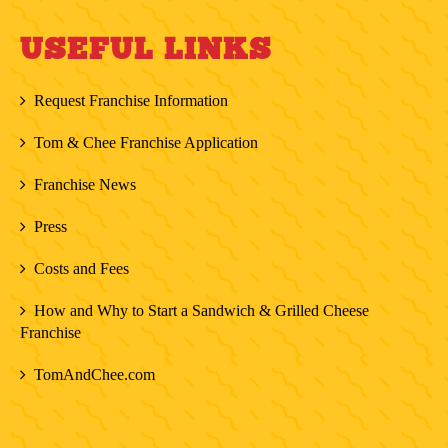
USEFUL LINKS
Request Franchise Information
Tom & Chee Franchise Application
Franchise News
Press
Costs and Fees
How and Why to Start a Sandwich & Grilled Cheese
Franchise
TomAndChee.com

→ Problem statement: Where in the records above does the word "Franchise" appear? Copy each line that holds it.

→ Exercise output:
Request Franchise Information
Tom & Chee Franchise Application
Franchise News
Franchise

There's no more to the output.